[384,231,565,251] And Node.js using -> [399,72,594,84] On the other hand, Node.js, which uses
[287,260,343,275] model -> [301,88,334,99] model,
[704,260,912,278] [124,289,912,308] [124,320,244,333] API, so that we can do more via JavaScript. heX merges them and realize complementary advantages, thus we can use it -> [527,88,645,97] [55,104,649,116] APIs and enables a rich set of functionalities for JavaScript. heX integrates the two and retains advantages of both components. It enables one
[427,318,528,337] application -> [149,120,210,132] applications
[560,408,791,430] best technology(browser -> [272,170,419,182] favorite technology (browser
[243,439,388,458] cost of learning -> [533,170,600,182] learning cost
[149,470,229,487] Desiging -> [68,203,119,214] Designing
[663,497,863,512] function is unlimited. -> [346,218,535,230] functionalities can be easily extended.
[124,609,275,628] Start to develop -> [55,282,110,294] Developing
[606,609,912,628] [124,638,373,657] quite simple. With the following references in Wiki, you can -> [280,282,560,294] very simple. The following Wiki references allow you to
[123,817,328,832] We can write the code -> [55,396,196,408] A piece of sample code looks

TASK ITEM ->
Write out exactly, and only, each line from the one with "[124,609,275,628] Start to" down to the last line of the records above.

EXERCISE ANSWER ->
[124,609,275,628] Start to develop -> [55,282,110,294] Developing
[606,609,912,628] [124,638,373,657] quite simple. With the following references in Wiki, you can -> [280,282,560,294] very simple. The following Wiki references allow you to
[123,817,328,832] We can write the code -> [55,396,196,408] A piece of sample code looks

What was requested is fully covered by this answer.